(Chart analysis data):
::::::::
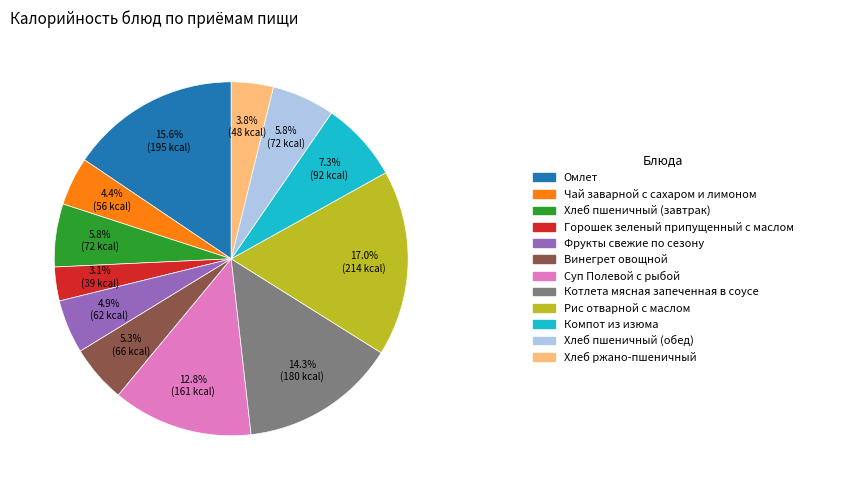

Is there any slice that represents more than half of the pie?

No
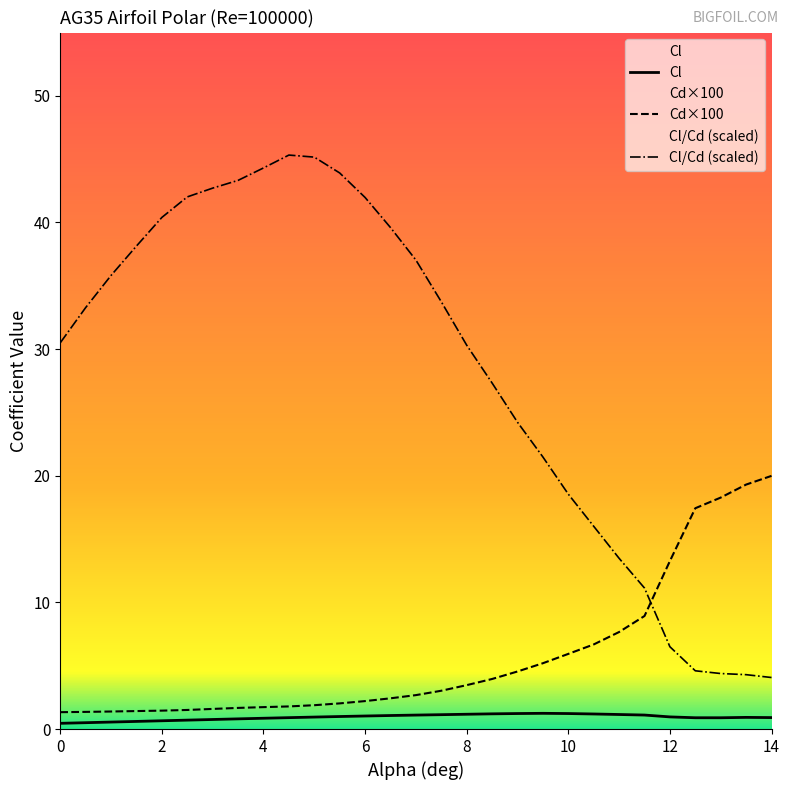

How many distinct data groups are displayed?

3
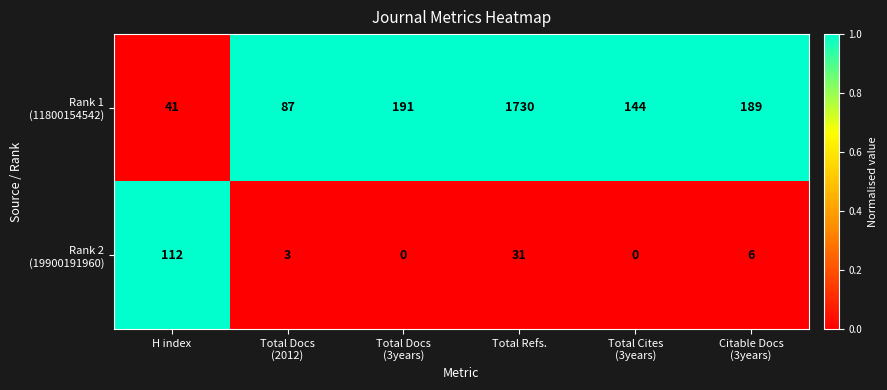

At which category is the sum across all series the highest?

Total Refs.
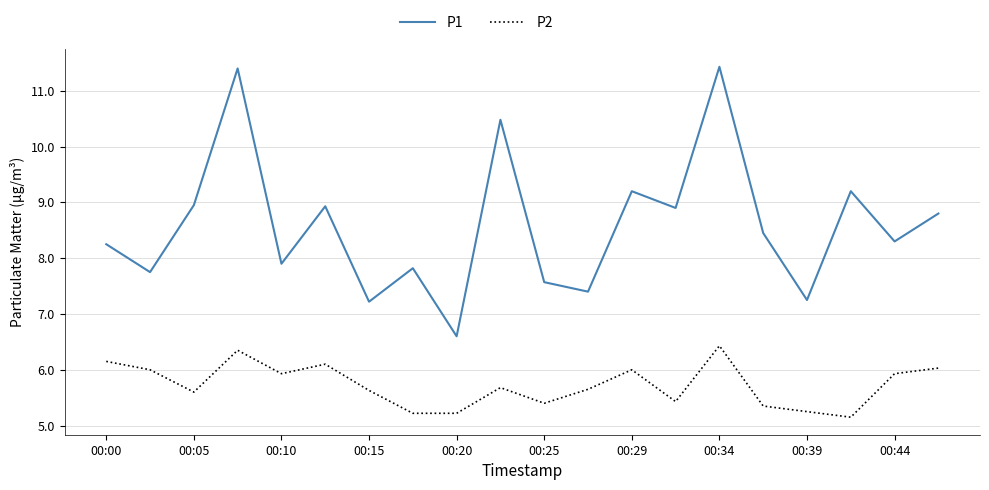

What is the maximum value for P1?

11.4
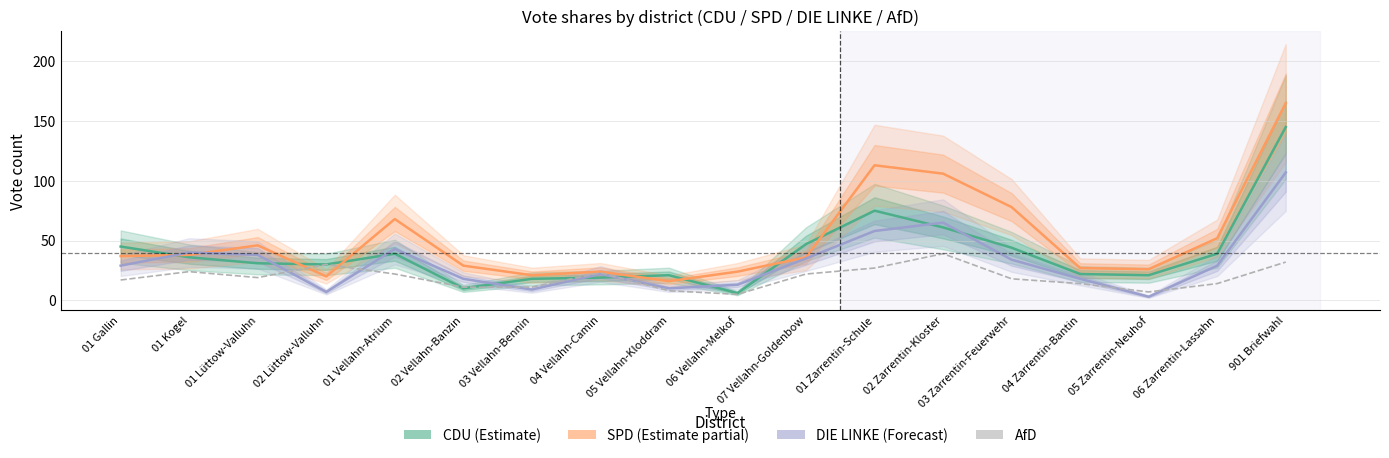

The value of CDU (Estimate) at 05 Vellahn-Kloddram is 21. True or false?

True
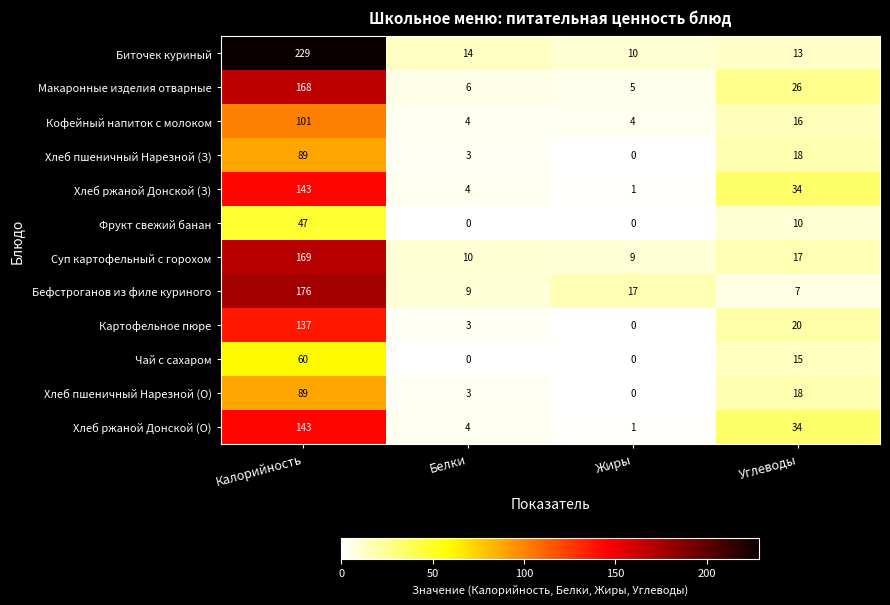

How many categories are shown in the chart?

4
::::::::
Rewrite the lines above as a Markdown table with the columns "No." and "Text", giving each nonblank line its own numbered row. Leave the pictures out of your answer.

(TASK RESPONSE):
| No. | Text |
|---|---|
| 1 | Is there any slice that represents more than half of the pie? |
| 2 | No |
| 3 | How many distinct data groups are displayed? |
| 4 | 3 |
| 5 | At which category is the sum across all series the highest? |
| 6 | Total Refs. |
| 7 | What is the maximum value for P1? |
| 8 | 11.4 |
| 9 | The value of CDU (Estimate) at 05 Vellahn-Kloddram is 21. True or false? |
| 10 | True |
| 11 | How many categories are shown in the chart? |
| 12 | 4 |